Es demasiado pronto para el hastío. Suman tres de los quince días que pasaremos encerrados, pero ya comienzo a experimentar episodios de tedio y disgusto. No porque no pueda salir a la calle, sino por la contradicción que me genera sentirme a gusto lejos de ella. Quizá atravieso una fase del aislamiento que cortocircuita al contacto con los demás.
No hay balcón de esta ciudad al que no se asome una anciana, un niño, un hombre en chándal, un padre, una madre, un viudo, un autónomo, un parado. Algunos incluso descubrimos después de meses el rostro de nuestros vecinos y hasta nos resulta curioso que elija la misma hora que tú para pasar revista a los árboles de la calle. "Eres tonto del culo saliendo", escucho mientras tecleo estas líneas. La frustración también suena a eso.
La gente se junta como una pulsión muy antigua. Las historias nacieron de la oralidad y la reunión. De la necesidad de contarse cosas. En vista de que han cerrado los bares y que el hacinamiento de soledades tiene que encontrar lugares nuevos, nos asomamos a la ventana a aplaudir, cantar o recibir algo de viento en el rostro. Lo hacemos para empujar la rueda estática de la desesperación que ya traíamos de antes y que se amplifica ahora recluidos entre cuatro paredes.
Antes, ocupados en el fútbol, imbuidos en los agobios, anestesiados por los gimnasios o los escaparates, no éramos capaces de percibir cuánta basura nuestra y de otros se acumula con el paso de los días. Una montaña que va creciendo y colonizando nuestros espacios comunes y que suele pasar inadvertida porque alguien más la aparta, la esconde.
Las palabras desenchufadas de sentido común ocupan más espacio de lo normal. Se agigantan y se hinchan. Es como tener un contenedor en el salón de casa
Ahora, enclaustrados en casa, nuestra capacidad para producir basura aumenta, y me refiero a desechos de todo tipo. Basta asomarse a las calles y las redes para comprobarlo. Montañas de ideas caducadas, sermones mastodónticos y lecciones de vida empujadas por la vanidad y los prejuicios, desde las alucinaciones enfebrecidas del señor Ortega Smith hasta el pelotón de fusilamiento de quienes afean el miedo del otro.
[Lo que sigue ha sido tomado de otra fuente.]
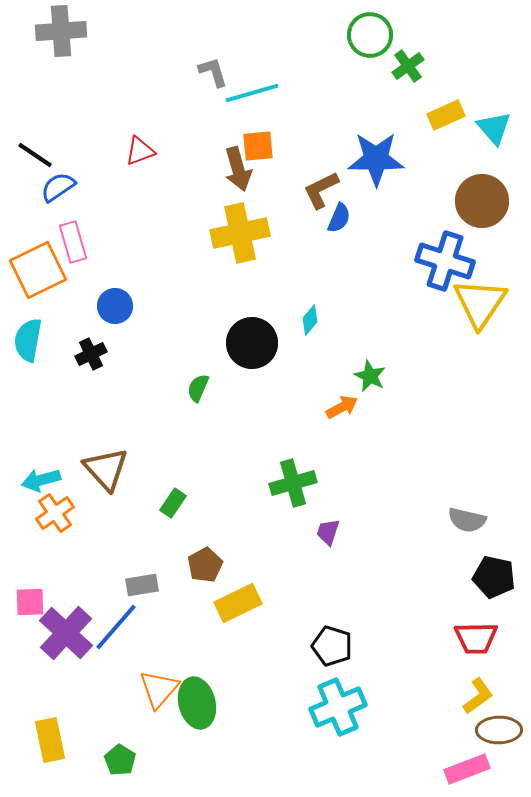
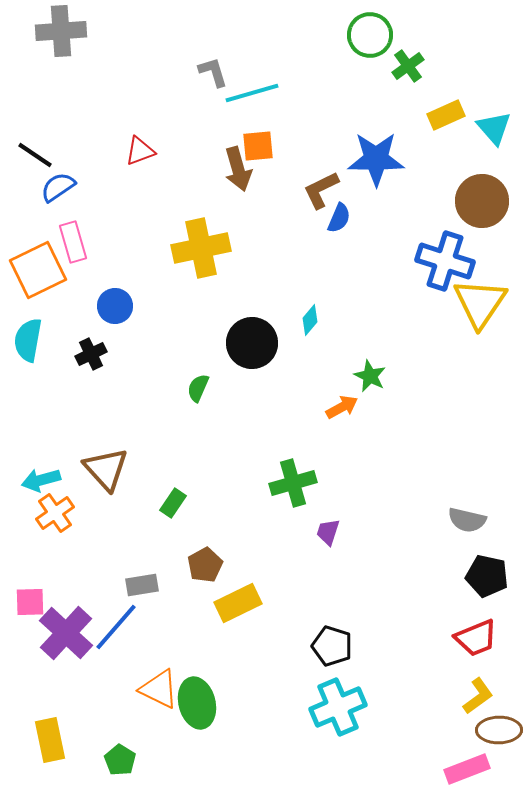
yellow cross at (240, 233): moved 39 px left, 15 px down
black pentagon at (494, 577): moved 7 px left, 1 px up
red trapezoid at (476, 638): rotated 21 degrees counterclockwise
orange triangle at (159, 689): rotated 45 degrees counterclockwise
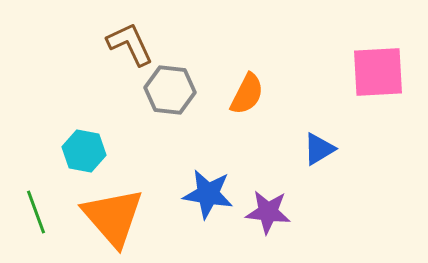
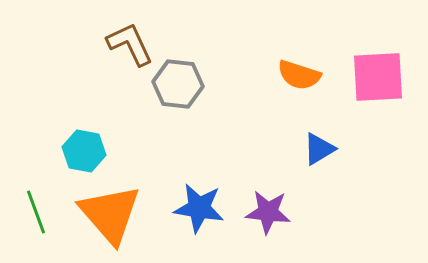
pink square: moved 5 px down
gray hexagon: moved 8 px right, 6 px up
orange semicircle: moved 52 px right, 19 px up; rotated 81 degrees clockwise
blue star: moved 9 px left, 14 px down
orange triangle: moved 3 px left, 3 px up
Trabajo con las palabras. Las elijo con cuidado, las afino y las embellezco. Vivo de ellas y con ellas. Por eso, cuanto más desaliñadas y vacías, más indeseables las encuentro. Las palabras desenchufadas de sentido común ocupan más espacio de lo normal. Se agigantan y se hinchan. Es como tener un contenedor en el salón de casa.
Los puntos de vista son una cosa y las turbas otra. Las patrullas beatas, los escuadrones de la empatía, las fuerzas especiales del linchamiento, la censura y la desafección adquieren las formas más variadas en estos días. Asomada a la ventana, me pregunto qué sentiría si cada noche, en lugar de aplaudir, mis vecinos arrojaran bolsas repletas de desechos desde sus balcones. Que sólo fueran capaces de ofrecer eso al mundo.
Mañana será otro día; de momento, tengo que ir a tirar los plásticos al contenedor amarillo.